2007/09/04
危険家屋の利用禁止をもっと強化するべきではないでしょうか
姉歯事件などで、危険建物の存在がクローズアップされましたが、実は、これは、新築物件に限った話です。建築基準法は大地震の度に改正されていますから、古い建物は建築基準法が要求する耐震基準を満たしていないことが多いのです。単に耐震基準を満たしていないということだけならいいのですが、崩れかかっていたり、姉歯物件よりも危険な建物であったとしても、その利用禁止を求めることは極めて困難というのが、現状の法律の運用状況です。その最大の原因が最高裁の判例の存在です。朽廃という法律用語がありますが(借地借家法附則第4条、第5条)、この解釈として、最高裁は、昭和30年6月1日判決で、「木造建物が、その柱、桁、屋根の小屋組などの要部に多少の腐蝕個所がみられても、これらの部分の構造に基づく自らの力で屋根を支えて独立に地上に存立し、内部への出入に危険を感じさせることもないなど認定の状況にあるときは、右建物はいまだ一七条一項但書にいう朽廃の程度に達しないものと解すべきである。」としているので、屋根に穴が開いたぐらいでも朽廃とはならないことになってしまっているのです。この判例が、危険家屋の法律上の判定基準となっている関係で、隣地などからの請求にも、裁判所が消極的な態度をとる原因になっています。しかし、私は、この解釈は、第二次大戦後の住宅事情の劣悪な時代の名残ではないかと思います。現代では、雨漏りのする家に住んでいる人すらほとんどいないはずですし、ましてや屋根に穴が開いた建物に居住している人などあり得ません。危険家屋の存在は、倒壊などに伴って、その居住者以外にも、近隣や通行人の生死に関わる重大問題が引き起こすということを考えれば、この解釈は改められて当然だと思います。また、構造計算など、建物の強度計算に関する技術も進んでいるので、構造計算の結果によって、建物としての使用を禁止するということにしても、人によって判断が異なるというような事態はほとんど生じないので、不公平な結果になることを防ぐことはできます。ですから、法律を改正して、構造計算の数値によって一定水準以下の建物の使用は禁止してしまうことにするわけです。これは、ある意味で、DNA鑑定などの技術が発達していなかった時代に制定された民法で女性の待婚期間が設定されていたりして前の夫の子どもとしてしか戸籍に掲載できないようになっていることと似た問題とも言えるように思います。

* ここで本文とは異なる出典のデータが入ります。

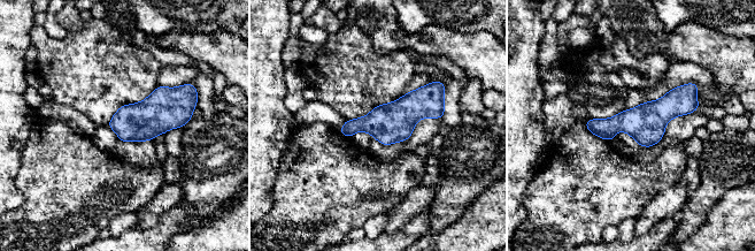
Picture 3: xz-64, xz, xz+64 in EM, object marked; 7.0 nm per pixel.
width_nm=280 act=pass runs_along=3:(692, 86), (647, 121), (588, 124) found='one cell here'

時代が変化した以上法律は変えるべきであって、裁判所が建物が使用できるかどうかを判断しにくいのであれば、構造計算による耐震基準数値をベースにした朽廃に関する基準を法律で決めてしまえばいいだけの話だと思うのです。借家人や借地人の保護に欠けるという非難を受けるかも知れませんが、人の命や怪我に関わることと借地権や借家権などという財産権のどちらに重きを置くかという問題であると考えれば、上記の非難は的外れのように思います。また、隣地の居住者など建物の強度に重大な利害関係を有する人からは、危険家屋の所有者に対して取壊を求める権利を認めるべきだと思います。ご近所づきあいの関係でクレームが言いにくい人もいるということを考えると、市町村などの地方自治体に取壊を命じることができるという制度ももっと実効性のあるシステムに変更するべきだと思います。建築基準法第10条で、危険な建築物に対する措置ができるようにはなっているのですが、実際には、所有者が自治体に申し入れても、賃借人がいるというだけで発令しなかったりするなど、使用禁止命令などほとんど発令されることがないというのが現状だからです。私は、この条文が使用禁止命令の発令を自治体の権利としているのが間違いで(この条文は、命ずることができるとしているだけで、使用を禁止しなければならないとはしていません。)、命を本気で守ろうとするのなら、危険家屋の使用禁止命令は自治体の義務とするべきだと思っています。